Yazarlar bunun yerine suçlu olarak sigorta geri ödemelerine işaret ediyor. Çalışma, davranışsal sağlık ziyaretleri için sigorta geri ödemelerinin, tıbbi veya cerrahi ofis ziyaretlerinden ortalama %22 daha düşük olduğunu buldu. Düşük ücret, psikologlar ve psikiyatristlerin sigorta ağlarına katılmaları için bir caydırıcı etki yaratıyor.
Ancak çözüm, geri ödeme oranlarını artırmak kadar kolay olmayabilir. Şirketler zaten çalışanların sağlık sigortası için giderek daha yüksek primler ödüyor ve birçoğu bu faydaları sürdürme konusunda endişeli.

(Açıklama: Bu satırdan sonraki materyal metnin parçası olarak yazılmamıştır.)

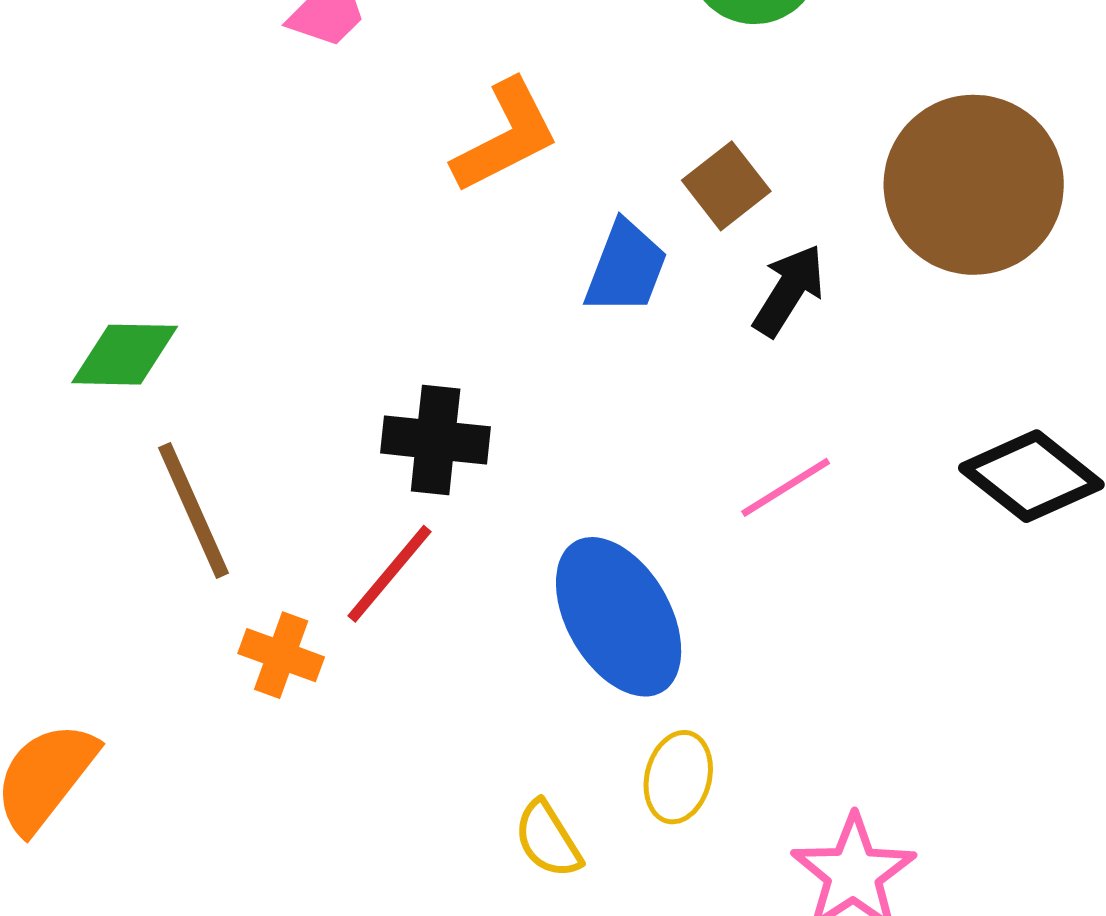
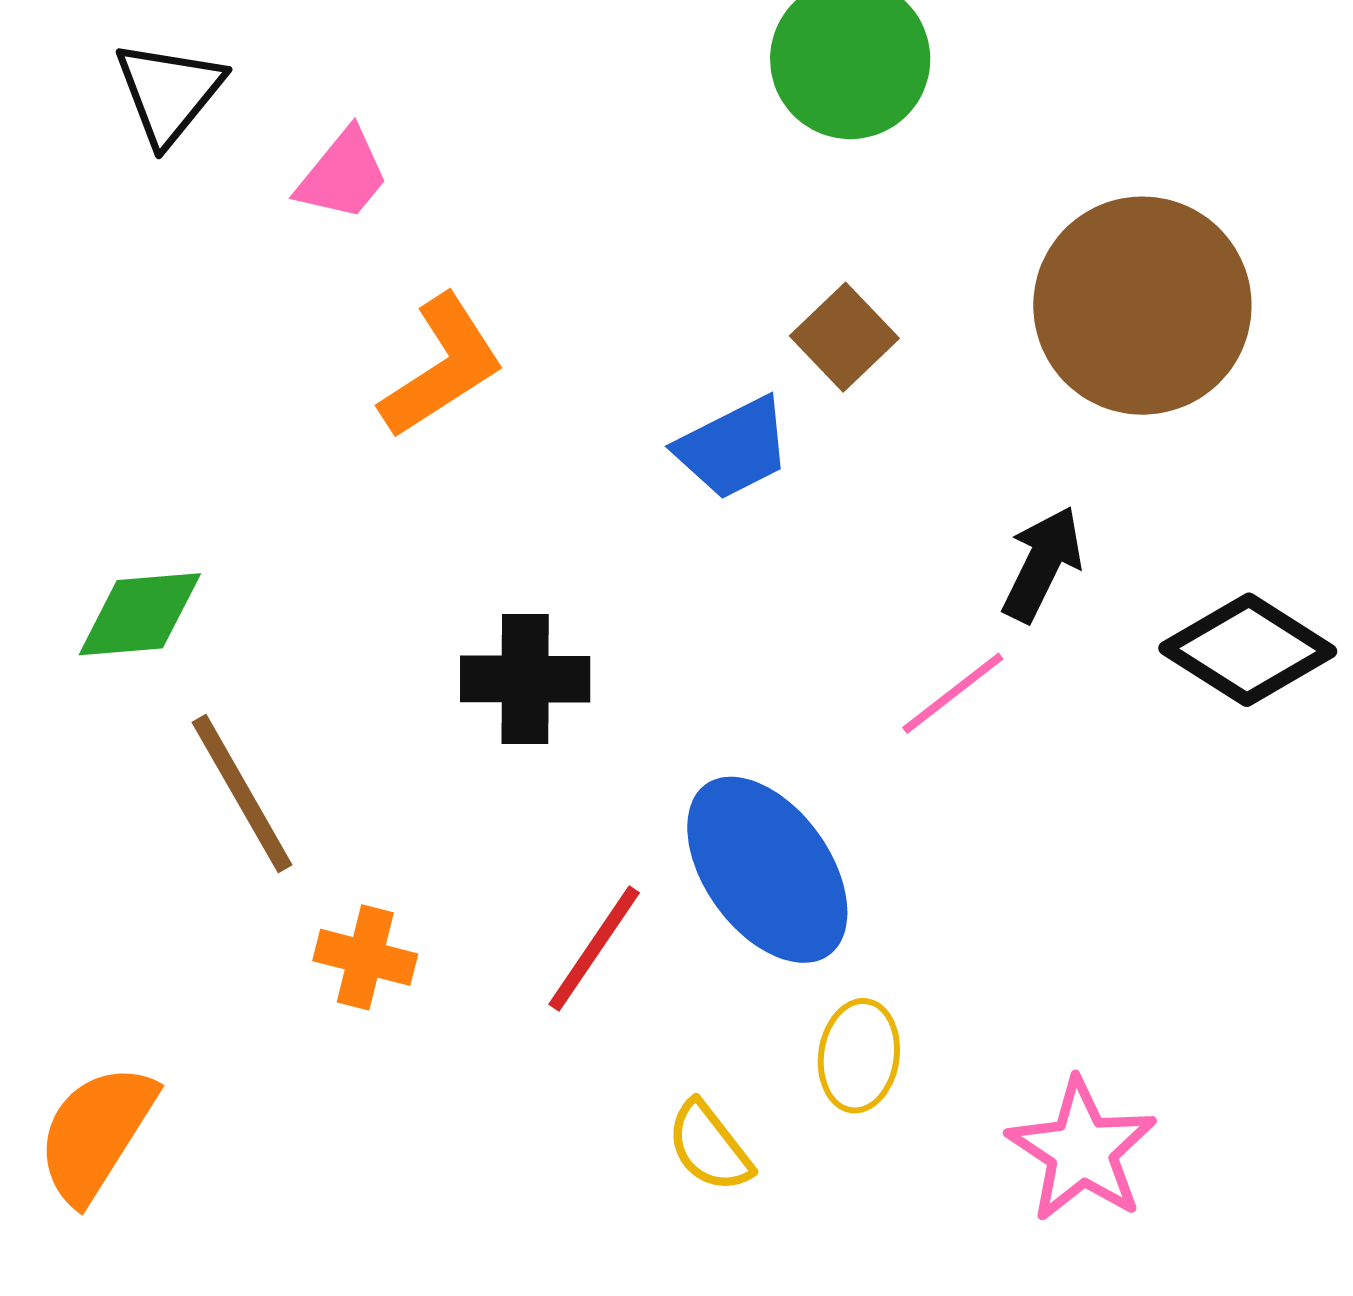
orange L-shape: (506, 136) -> (442, 367), moved
blue trapezoid: (626, 268) -> (733, 448), turned 48
black arrow: (789, 290) -> (1042, 564), moved
red line: (390, 574) -> (594, 949), moved

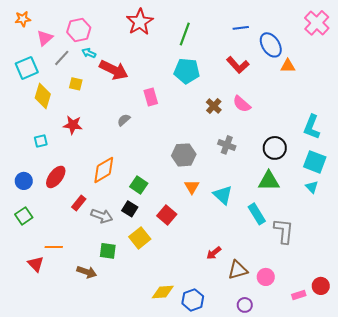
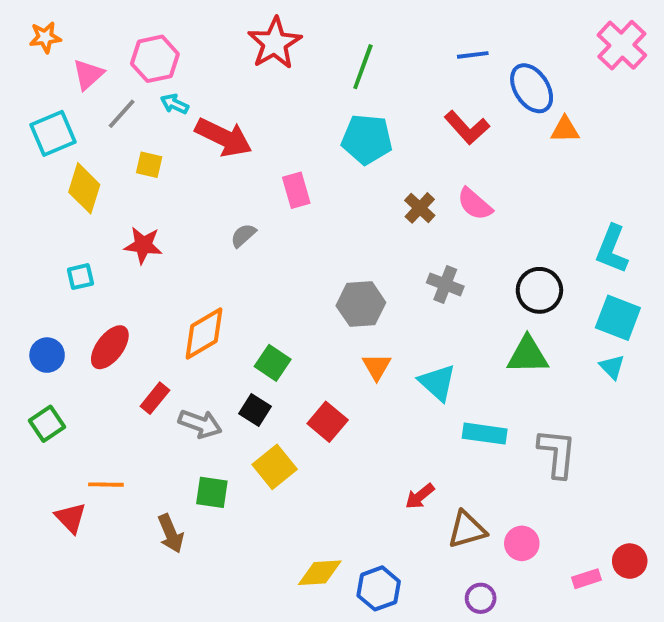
cyan rectangle: (257, 214) -> (485, 434), moved, turned -50
brown arrow: (87, 272) -> (171, 534), turned 48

ERIC, daha fazla ruh sağlığı hizmeti sağlayıcısı yetiştirmek için tıp eğitimini ve ikamet programlarını yeniden düzenlemek, tele sağlık hizmetlerini artırmak ve birincil bakım doktorlarını temel ruh sağlığı endişelerini ele almak üzere eğitmek gibi diğer stratejileri de savundu . Örgüt sıklıkla eyalet ve federal yasa koyuculara lobi yapıyor, düzenleyici kurumlara mektuplar yazıyor ve bu konularda Kongre önünde tanıklık ediyor .
Gelfand, sigorta düzenlemelerine dar bir şekilde odaklanmanın beklenmeyen sonuçlara yol açabileceğini söyledi. Sağlık planları için artan maliyetler tüketicilere yansıtılabilir. Ya da, maliyetleri düşük tutmak için sigortacılar fiziksel sağlık hizmeti ağlarının boyutunu zihinsel sağlık ağlarıyla eşleşecek şekilde daraltabilir. En kötü senaryoda, işverenler zihinsel sağlık yardımlarını tamamen durdurabilir.
Savunucular, birçok çalışanın bu tür bir kapsam beklemeye başladığını ve işverenlerin ruh sağlığı yardımları sağlamanın çalışanların üretkenliğini ve işten ayrılma oranını artırabileceğini kabul ettiğini belirterek bunun pek olası olmadığını söylüyor.
Patrick Kennedy ayrıca bu sorunlar etrafındaki daha büyük resme işaret etti: İnsanların ruh sağlığı bakımı için sigorta kapsamı yoksa, hastanede veya ceza adalet sisteminde krize girme olasılıkları daha yüksektir, dedi. Çocukları koruyucu bakıma gönderilebilir. Vergi mükellefleri bu sistemleri finanse eder.
"Eşitliği uygulamadığımız için hepimiz bedel ödemek zorunda kalıyoruz" dedi.
Ancak Trump yönetiminin nasıl bir hesaplama yapacağı ve yeni düzenlemeleri savunup savunmayacağı ya da geri çekip çekmeyeceği henüz belli değil.